Traits-based global change predictions
Of the 822 studies we reviewed, a small portion (23%) focused on applying traits in the context of global change, and even fewer (3%) applied traits to generate predictions about patterns of diversity, abundance, or distribution beyond the data used for the initial analysis. Global change drivers, in order of decreasing frequency within the studies we evaluated, included habitat degradation (8%), climate change (6%), biological invasion (5%), multiple/non-specified drivers (3%), and exploitation (1%). Predictive studies emerged primarily within the last 10 years (82%); half of all predictive studies were published in the last five years (Figure 2F). More than 30% of predictive studies focused on applying plant morphological traits to predict the outcomes of abiotic environmental filtering in terrestrial ecosystems. Crucially, studies that generated trait-based predictions of global change (the main focus of this review) represent fewer than 3% (22) of all studies. Of these, more than half (12) focus on ecological prediction in a climate change context, three on biological invasions, and a single study each on the consequences of habitat degradation and exploitation. Five studies used traits to predict the outcomes of multiple global change drivers (two marine [Jacob et al. 2011, Eklof et al. 2015]; three terrestrial [Cardillo et al. 2004; Dury et al. 2018; Knott et al. 2019]).
The narrowest subset of journal articles (and subsequently, traits) corresponded to studies that were both predictive and investigated global change impacts to ecosystems (nstudies = 22). Accordingly, the assemblage of traits used by papers that assessed drivers of global change and performed predictive ecological modelling were highly nested within the broader suite of traits used across descriptive and non-global change studies, and thus differed statistically with traits used more broadly (Figures 6E/F, Figures S1E/F, Figure S2E/F). Habitat associations and life history were the most important suites of traits in studies assessing climate change impacts, as well as undertaking predictive analyses, while morphological traits were most important to studies that investigated habitat degradation and biological invasions (Figure S3&S4, Tables S4-8). While size is also the most common single trait type in predictive studies, in general physiological traits related to resource acquisition and requirements, such as thermal tolerance, and life history traits are more often applied within predictive studies compared with descriptive trait-based work (Figures S5&S6, Tables S8-11).

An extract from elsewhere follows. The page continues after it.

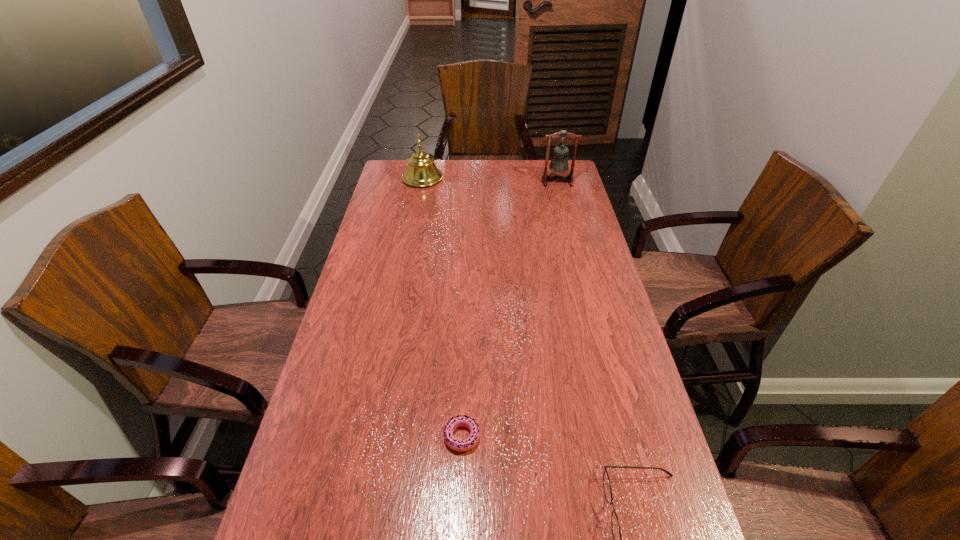
Locate an element on the screen. The height and width of the screenshot is (540, 960). vacant position in the image that satisfies the following two spatial constraints: 1. on the front side of the leftmost object; 2. on the left side of the right bell is located at coordinates (422, 181).

The image size is (960, 540). In order to click on vacant space that satisfies the following two spatial constraints: 1. on the front side of the third object from right to left; 2. on the right side of the left bell in this screenshot , I will do `click(372, 436)`.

More closely examining predictive global change studies identified in this review highlights a range of methodological approaches that require data inputs at varied spatio-temporal scales, and therefore resulting in predictions at a range of resolutions (Figure 7). Each method has strengths and weaknesses; trait-based experiments offer opportunities to generate and test fine-scale predictions about response to global change drivers, yet insights gained through experimentation are most relevant under the set of conditions under which the study takes place (e.g. Eckloff et al. 2015; eelgrass communities under climate change and grazer loss; Figure 7). The results of experiments and environmental correlations can be synthesized via meta-analyses to generalize effect sizes for trait types that recur across taxa and ecosystem type (e.g. Cattano et al. 2018’s synthesis of acidification effects on marine fishes; Figure 7). Process models offer an opportunity to examine the effect of more complex interactions on ecological phenomena under global change; however, insights gained from this approach may not be at a resolution needed for conservation and management decision-making (e.g. Jacob et al. 2011’s trait-based polar sea food web model; Figure 7). Traits-based distribution models—the most common approach to global change predictions identified by our review—have generally been applied to forecasting range and abundances under future abiotic (climate) conditions (e.g. Fordham et al. 2012’s and Whitney et al. 2017’s distribution models of trees and freshwater fish, respectively; Figure 7). Spatial projections generated from distribution models can be intuitively applied to place-based biodiversity conservation and natural resource management, but generally omit biotic interactions and feedbacks that further refine species’ ranges and abundances across the landscape (Figure 1). Spatially explicit process models offer a means to generate range and abundance projections that account for multiple environmental filtering processes simultaneously (e.g. Edmunds et al. 2014’s spatial process model of coral survival and growth under competition and climate warming scenarios; Figure 7). However, this approach has not yet been widely applied to global change prediction, perhaps due to the complexity and scale of the required trait data inputs.